At this year’s Profit and Loss Conference in London in May, the effect of the new rulings was discussed. Jim Cochrane, Director of ITG Analytics gave a comprehensive explanation as to the matters of importance for institutions. “Even with collusion halted and systematic trading sidelined, there are still dozens of large asset managers with a need to match the WM/Reuters Closing Spot Rate with minimal (zero) tracking error. Those trillions of dollars benchmarked to the indices are almost all in the same direction” he said.
In some respects, Mr. Cochrane’s dialog in London recently also bears out the results of Pragma’s analysis: “A change in methodology will ease the stress of trading around the fix, but it will not change the underlying trading behavior of institutional investors managing their currency exposure. In short, without changing the trading behavior of the investing community, institutional investors who do not actively manage the fix will be subject to the risk of large implementation shortfall losses” continued Mr. Cochrane.
Concluding, he stated “The promise of the midrate for the WM/Reuters fix is one of the last vestiges of free risk transfer in the foreign exchange market. And that promise is dying quickly. Banks are now charging a spread for the fixing service in line with Financial Services Board recommendations. Several solutions have been offered to manage this risk directly: a clearing auction, peer-to-peer matching, algorithmic trading or a combination of these three.”
Commenting on the outcome of Pragma’s analysis, David Mechner, CEO of Pragma, said, “In recent months, the huge, efficient spot FX market has become predictable around the 4 pm London Fix. Changes in the Fix methodology and how firms are trading around it has created patterns that can be exploited to improve trading performance.”
The research provides the first look at how spot FX trading activity has transformed since the Fix window was expanded from one to five minutes in February 2015. In response to this change, as well as to criticism around FX rate scandals, major banks have segregated Fix trading from their spot desks and trading client Fix orders using a straightforward “time-slicing” approach that divides and executes orders evenly over the five-minute window.
As a result, spot FX trading activity around the Fix window has become predictable since February, as major banks execute orders in lockstep:
- Predictable rate momentum and reversion – As orders are now split evenly across the five-minute window, rate changes have consistent momentum throughout the full period, and reversion afterward. This means that by watching the first minutes, traders can know what to expect later in the window and just after.

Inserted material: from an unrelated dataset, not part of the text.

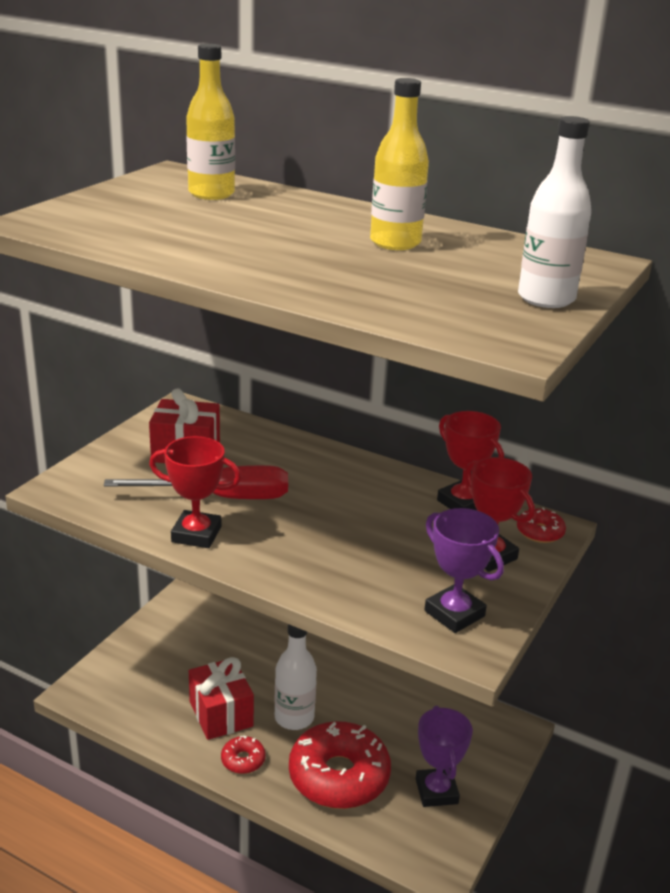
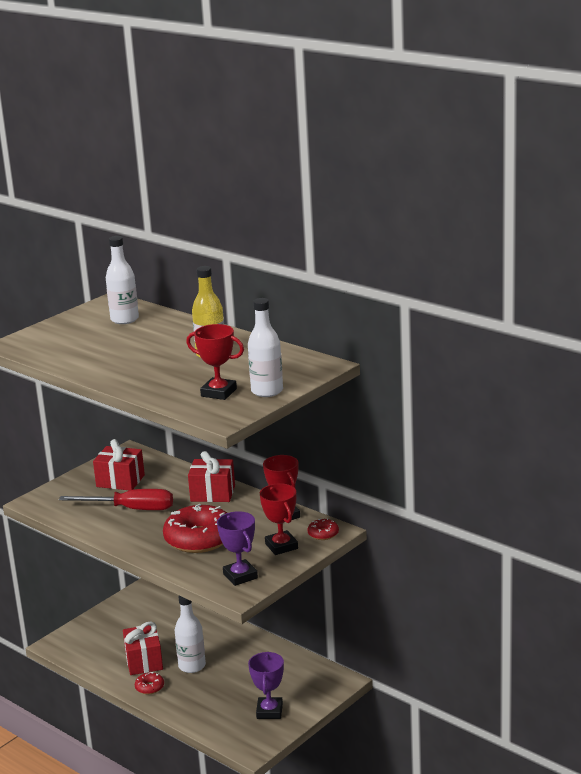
camera: 15 degrees right, 5 degrees down
red trophy [149,436,241,548] -> red trophy moved to [186,324,244,400]
yellow bottle [186,44,235,200] -> white bottle [106,236,139,324]
red donut [289,721,391,809] -> red donut moved to [163,504,227,553]
none -> red gift [188,451,235,502]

- Predictable spikes in volume and volatility – volume and volatility step up as the window opens, then revert back to pre-window levels as soon as it ends.
In the research note, Pragma explains that a root cause for the emergence of these patterns is asset managers’ heavy reliance on trades pegged to the Fix, which concentrates demand imbalances into a short period of time.
“Buy-side firms trade the Fix to minimize tracking error against indices, but they are paying a significant price in market impact. Meanwhile, the FX markets are continuously changing, and the buy-side is being forced to take an increasingly assertive approach to understanding and directly controlling its trading,” said Mr Mechner.